If all the patients on a GP’s register kept returning to surgery with ever worsening coughs, how long would it be before the doc stopped bulk buying lozenges and looked for an underlying cause to treat?

If the doctor was a cabinet minister, the answer may be decades, after the Government this month awarded £50M to 100 councils to tackle potholes on their roads.

The move is the latest in a list of ad hoc announcements of road repair cash.

But even with the Government boasting about the money it is throwing at potholes, a recent poll of councils by materials trade body the Asphalt Industry Alliance (AIA) found that the carriageway maintenance backlog would still take 14 years to clear at a mind-boggling one-off cost of £11.8bn.

In fact, despite all the words and money from government, this backlog is up from £8.5bn in 2009.

This is because Tory ministers – and Labour ones before them – have been repeatedly treating the symptoms rather than the cause of poor local road quality.

“A newly built road has a time limit,” said AIA director David Weeks. “After about 20 years, a reasonably trafficked road will start to get hairline cracks.

“Water will then seep in to these cracks then freeze and expand. Particles will break up and you will get a small hole that turns to a big hole.”

Once you start to see potholes on a road, you really are into a game of whack-a-mole, repairing individual blemishes on a surface you know is past its best and will keep generating new ones. As much money as you throw at it, the problem will keep getting bigger.

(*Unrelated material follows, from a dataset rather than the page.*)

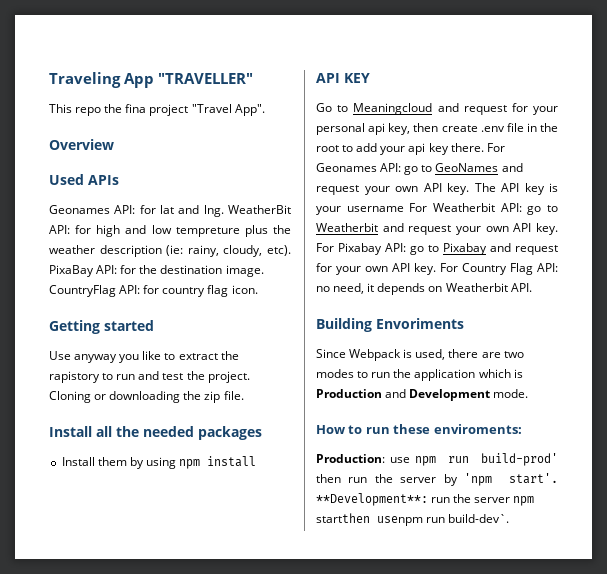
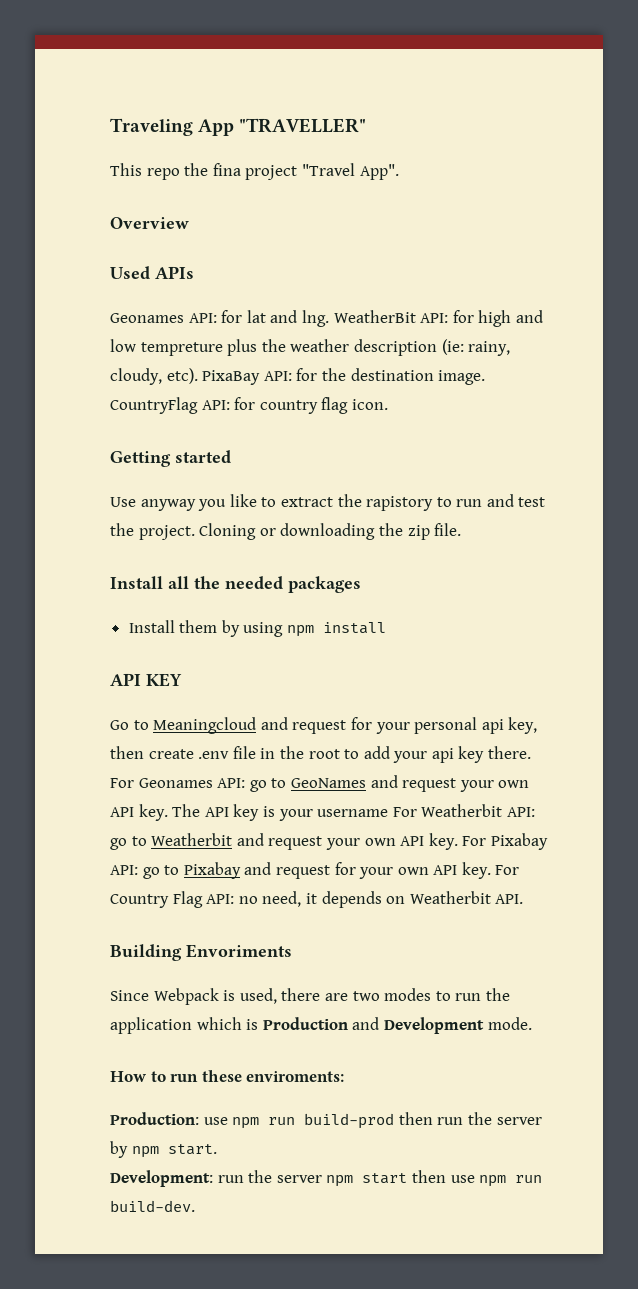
[481,453,558,466] build-prod' -> [304,1113,395,1129] build-prod
[464,473,558,486] [316,493,428,506] 'npm start'. **Development**: -> [131,1144,217,1158] [110,1170,213,1187] npm start. // Development:
[316,513,510,526] startthen usenpm run build-dev`. -> [362,1170,543,1187] [110,1200,195,1212] start then use npm run build-dev.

“The road should be regularly maintained,” said Weeks. “Every 20 years you need to scrape off the old surface and put on a new one.”

He estimates that resurfacing such as this can be done for £15 per square metre – about a quarter of the cost of filling in potholes.

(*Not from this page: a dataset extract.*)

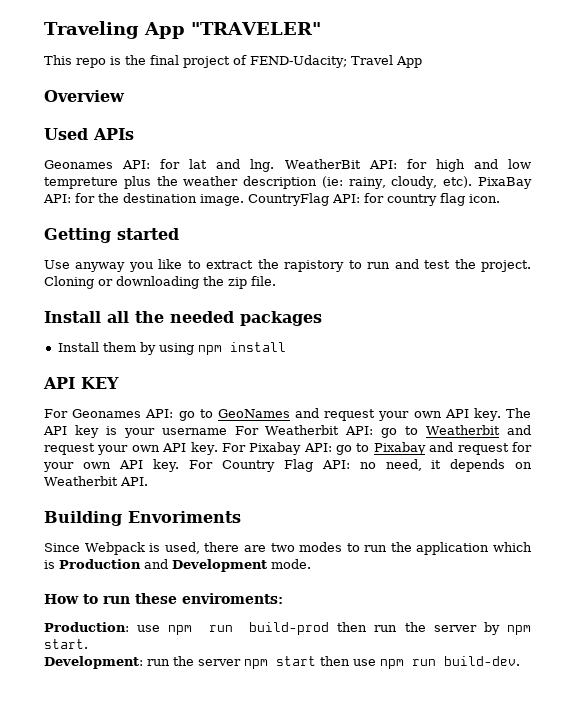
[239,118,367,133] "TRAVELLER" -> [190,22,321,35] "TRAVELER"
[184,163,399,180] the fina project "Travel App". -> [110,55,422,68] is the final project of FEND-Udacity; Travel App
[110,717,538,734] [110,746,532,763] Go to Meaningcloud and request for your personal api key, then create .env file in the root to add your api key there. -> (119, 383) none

But despite the logic of addressing the cause of poor quality roads, councils – under the threat of legal claims from drivers affected by surface dips, and constrained by the constant short-term pots of money available – have become used to targeting the symptom.

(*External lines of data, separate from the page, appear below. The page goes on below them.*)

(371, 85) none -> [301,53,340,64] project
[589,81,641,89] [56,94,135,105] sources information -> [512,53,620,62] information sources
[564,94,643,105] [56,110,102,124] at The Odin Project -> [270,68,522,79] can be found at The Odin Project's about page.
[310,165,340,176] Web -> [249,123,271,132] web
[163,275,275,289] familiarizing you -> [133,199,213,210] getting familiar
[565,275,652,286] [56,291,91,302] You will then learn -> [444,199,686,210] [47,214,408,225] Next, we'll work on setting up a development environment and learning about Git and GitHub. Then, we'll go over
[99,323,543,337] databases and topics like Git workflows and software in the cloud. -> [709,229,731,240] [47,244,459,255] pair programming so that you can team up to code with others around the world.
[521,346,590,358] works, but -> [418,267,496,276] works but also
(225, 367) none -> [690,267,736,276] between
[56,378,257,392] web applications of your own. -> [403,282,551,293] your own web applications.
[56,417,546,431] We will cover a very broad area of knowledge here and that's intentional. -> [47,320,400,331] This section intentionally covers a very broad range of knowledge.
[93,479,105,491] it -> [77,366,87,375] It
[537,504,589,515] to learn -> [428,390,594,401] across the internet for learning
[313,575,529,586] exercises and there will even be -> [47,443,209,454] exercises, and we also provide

Local Government Association transport spokesman Martin Tett said councils fixed a pothole every 15 seconds last year amid plummeting roads maintenance budgets.

“Local authorities are proving remarkably efficient in how they use this diminishing funding pot but they remain trapped in a frustrating cycle that will only ever leave them able to patch up those roads that are inadequate,” he said.

In 2014, the government pledged that almost £1bn would be spent repairing local roads in each of the next six years. Weeks called for this money to be redistributed to allow £3bn to be spent immediately, generating large, economically advantageous resurfacing work packages.

Civil Engineering Contractors Association chief executive Alasdair Reisner also called for a new vision from central government.

“The scale of the problem is so vast,” he said. “An effective model could be to fund the huge cost of the work that’s required from savings in future years from not having to repeat work.”

A one-off resurfacing project, coordinated with utility companies to maximise the time before the roads need to be dug up again, could be funded from council reserves, according to Reisner, and repaid when money isn’t subsequently needed for legal claims and pothole filling.

Perhaps technology can also help break the pothole cycle.

Researchers at Nottingham Trent University are developing smart scanning technology to detect the early signs of potholes and determine their severity.

And a grant awarded to the University of Leeds by the Engineering and Physical Sciences Research Council last year will help develop a drone that can autonomously inspect, diagnose, repair and prevent potholes.